> [Exercise prompt]: Report, as a bare number, how many lines in the data contain "wash".

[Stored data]
★ ★ ★ ★

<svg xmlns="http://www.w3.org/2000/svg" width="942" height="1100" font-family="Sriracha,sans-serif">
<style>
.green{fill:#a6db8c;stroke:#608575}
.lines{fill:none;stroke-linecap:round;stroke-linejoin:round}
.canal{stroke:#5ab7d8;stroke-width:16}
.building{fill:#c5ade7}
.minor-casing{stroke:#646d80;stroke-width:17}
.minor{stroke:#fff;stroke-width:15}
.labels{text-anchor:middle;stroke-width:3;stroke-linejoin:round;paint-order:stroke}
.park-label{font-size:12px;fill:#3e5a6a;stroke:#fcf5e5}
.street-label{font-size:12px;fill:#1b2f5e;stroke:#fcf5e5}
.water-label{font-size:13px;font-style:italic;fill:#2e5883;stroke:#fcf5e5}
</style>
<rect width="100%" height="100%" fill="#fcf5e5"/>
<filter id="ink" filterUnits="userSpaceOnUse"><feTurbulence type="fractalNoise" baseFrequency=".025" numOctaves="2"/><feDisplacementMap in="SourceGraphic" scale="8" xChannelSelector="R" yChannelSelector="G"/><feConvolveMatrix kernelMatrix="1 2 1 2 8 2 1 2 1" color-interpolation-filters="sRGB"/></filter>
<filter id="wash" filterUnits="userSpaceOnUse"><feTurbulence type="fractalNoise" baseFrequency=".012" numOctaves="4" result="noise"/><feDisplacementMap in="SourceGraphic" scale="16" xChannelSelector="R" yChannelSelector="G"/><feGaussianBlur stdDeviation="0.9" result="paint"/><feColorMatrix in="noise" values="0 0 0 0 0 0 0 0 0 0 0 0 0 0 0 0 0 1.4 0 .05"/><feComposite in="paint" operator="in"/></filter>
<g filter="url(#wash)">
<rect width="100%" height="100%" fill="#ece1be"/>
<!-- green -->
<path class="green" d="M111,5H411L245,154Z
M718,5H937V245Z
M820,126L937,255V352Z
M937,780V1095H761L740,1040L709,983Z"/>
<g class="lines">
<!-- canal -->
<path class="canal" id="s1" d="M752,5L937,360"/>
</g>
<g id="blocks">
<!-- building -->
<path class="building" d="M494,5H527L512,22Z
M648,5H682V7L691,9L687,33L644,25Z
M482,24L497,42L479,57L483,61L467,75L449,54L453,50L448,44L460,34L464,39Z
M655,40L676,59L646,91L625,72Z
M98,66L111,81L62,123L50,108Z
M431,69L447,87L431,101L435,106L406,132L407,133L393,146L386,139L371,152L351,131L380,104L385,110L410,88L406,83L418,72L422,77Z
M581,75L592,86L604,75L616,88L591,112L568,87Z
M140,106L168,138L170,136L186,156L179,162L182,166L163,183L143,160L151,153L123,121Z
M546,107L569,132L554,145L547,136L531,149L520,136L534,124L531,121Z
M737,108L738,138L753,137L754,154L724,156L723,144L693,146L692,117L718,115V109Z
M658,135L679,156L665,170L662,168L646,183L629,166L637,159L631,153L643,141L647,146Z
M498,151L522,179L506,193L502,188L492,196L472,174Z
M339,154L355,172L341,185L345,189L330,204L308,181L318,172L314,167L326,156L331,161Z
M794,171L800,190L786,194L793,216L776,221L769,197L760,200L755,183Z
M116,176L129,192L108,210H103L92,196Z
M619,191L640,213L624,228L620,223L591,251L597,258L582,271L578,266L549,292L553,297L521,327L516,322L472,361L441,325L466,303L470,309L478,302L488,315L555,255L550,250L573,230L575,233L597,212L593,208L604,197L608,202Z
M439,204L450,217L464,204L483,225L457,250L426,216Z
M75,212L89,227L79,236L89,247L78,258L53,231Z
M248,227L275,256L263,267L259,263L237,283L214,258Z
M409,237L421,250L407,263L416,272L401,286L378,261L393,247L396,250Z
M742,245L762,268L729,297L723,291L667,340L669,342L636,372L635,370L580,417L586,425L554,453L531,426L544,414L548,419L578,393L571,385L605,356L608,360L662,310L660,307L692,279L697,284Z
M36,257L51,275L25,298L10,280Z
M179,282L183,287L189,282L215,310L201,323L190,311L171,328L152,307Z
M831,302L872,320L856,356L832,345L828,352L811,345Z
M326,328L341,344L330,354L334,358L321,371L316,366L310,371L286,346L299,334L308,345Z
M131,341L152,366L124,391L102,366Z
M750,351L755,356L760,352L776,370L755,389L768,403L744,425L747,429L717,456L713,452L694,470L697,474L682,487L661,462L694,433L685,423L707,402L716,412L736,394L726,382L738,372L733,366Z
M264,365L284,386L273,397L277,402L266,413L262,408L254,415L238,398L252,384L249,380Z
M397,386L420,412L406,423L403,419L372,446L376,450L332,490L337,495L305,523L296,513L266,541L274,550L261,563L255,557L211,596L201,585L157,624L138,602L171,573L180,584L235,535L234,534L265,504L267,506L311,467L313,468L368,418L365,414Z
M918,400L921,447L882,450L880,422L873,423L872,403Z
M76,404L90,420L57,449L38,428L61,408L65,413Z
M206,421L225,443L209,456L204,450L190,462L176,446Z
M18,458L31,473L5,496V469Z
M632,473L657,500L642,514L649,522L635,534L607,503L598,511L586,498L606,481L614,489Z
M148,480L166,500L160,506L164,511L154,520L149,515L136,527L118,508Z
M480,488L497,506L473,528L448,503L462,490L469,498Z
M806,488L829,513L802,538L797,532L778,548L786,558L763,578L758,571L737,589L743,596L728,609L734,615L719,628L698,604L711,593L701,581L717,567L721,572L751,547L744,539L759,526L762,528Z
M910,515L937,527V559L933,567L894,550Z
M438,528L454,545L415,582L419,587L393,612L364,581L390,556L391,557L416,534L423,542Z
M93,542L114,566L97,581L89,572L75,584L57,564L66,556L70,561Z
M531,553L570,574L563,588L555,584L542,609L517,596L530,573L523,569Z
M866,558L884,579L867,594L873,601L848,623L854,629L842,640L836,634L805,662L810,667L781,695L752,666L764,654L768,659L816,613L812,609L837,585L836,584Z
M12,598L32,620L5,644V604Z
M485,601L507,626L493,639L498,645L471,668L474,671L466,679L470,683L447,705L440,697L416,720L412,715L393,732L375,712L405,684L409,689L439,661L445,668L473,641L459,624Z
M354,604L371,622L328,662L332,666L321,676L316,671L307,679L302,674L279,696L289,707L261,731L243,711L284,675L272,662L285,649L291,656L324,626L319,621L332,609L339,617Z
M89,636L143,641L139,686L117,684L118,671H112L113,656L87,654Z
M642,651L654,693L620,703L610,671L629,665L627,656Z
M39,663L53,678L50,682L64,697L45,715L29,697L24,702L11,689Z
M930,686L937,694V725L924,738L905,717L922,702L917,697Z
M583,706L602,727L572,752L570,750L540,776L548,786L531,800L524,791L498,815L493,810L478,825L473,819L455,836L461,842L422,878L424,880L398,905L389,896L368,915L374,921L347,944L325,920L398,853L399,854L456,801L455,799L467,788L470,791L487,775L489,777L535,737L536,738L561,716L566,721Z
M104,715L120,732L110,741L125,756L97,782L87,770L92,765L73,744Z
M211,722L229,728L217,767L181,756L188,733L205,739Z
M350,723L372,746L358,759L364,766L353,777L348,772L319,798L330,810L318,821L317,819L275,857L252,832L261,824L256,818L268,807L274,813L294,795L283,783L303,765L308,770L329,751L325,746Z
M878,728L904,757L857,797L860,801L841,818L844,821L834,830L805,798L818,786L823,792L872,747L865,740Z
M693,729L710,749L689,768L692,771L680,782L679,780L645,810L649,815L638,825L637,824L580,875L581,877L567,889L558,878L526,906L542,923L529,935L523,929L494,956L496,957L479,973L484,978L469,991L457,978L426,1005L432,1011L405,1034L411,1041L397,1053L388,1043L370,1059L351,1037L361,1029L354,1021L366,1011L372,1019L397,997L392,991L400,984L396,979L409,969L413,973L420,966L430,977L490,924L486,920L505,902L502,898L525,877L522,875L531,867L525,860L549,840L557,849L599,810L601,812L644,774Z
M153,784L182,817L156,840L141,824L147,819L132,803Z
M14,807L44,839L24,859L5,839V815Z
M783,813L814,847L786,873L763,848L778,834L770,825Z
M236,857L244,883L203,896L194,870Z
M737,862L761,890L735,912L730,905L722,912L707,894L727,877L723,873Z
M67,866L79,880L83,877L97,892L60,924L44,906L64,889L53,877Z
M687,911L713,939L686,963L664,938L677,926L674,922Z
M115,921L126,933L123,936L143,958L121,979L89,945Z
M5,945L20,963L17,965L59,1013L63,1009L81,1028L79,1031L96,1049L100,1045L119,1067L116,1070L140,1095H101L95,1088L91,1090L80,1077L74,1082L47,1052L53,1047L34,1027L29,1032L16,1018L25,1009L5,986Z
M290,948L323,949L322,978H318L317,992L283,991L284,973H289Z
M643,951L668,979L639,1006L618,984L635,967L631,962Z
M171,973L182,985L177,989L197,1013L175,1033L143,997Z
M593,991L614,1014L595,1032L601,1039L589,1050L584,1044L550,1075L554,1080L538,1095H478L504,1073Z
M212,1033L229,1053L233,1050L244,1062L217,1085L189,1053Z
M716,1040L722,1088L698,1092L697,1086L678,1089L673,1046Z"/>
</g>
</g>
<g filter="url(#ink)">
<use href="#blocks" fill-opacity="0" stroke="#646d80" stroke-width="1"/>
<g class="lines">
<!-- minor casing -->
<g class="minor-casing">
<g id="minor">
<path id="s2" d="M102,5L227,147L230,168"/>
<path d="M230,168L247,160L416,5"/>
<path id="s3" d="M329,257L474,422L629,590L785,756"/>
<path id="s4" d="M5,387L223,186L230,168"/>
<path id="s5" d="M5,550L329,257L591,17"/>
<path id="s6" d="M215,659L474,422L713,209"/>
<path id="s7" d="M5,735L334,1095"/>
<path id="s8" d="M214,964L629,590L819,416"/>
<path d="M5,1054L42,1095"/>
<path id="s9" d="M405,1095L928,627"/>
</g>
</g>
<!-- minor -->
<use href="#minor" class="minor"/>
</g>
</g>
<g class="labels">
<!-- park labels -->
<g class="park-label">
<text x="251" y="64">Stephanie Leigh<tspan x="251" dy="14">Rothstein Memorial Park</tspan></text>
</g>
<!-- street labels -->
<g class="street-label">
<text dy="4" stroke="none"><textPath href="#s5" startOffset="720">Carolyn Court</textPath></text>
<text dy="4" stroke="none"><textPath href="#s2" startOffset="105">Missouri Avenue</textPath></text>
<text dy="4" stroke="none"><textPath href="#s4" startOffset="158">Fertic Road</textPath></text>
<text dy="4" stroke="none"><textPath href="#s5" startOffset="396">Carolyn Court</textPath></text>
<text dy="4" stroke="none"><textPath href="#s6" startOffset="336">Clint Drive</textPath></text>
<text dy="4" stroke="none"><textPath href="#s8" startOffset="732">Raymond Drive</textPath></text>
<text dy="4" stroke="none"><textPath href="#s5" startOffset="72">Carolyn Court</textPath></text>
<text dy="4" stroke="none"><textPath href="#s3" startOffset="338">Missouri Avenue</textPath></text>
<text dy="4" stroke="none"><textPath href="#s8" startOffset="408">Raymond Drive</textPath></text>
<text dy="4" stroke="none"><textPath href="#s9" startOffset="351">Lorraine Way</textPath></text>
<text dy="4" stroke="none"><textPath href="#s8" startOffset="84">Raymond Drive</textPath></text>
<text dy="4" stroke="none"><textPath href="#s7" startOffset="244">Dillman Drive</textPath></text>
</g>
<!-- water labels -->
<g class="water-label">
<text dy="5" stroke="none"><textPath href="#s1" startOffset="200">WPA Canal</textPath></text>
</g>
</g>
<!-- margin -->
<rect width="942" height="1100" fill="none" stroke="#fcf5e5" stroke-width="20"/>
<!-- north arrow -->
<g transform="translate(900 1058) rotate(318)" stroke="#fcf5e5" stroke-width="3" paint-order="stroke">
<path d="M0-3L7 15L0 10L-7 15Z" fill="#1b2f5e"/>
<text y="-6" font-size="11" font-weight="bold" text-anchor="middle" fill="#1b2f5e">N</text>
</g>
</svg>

★ ★ ★ ★

> [Response to this exercise]: 2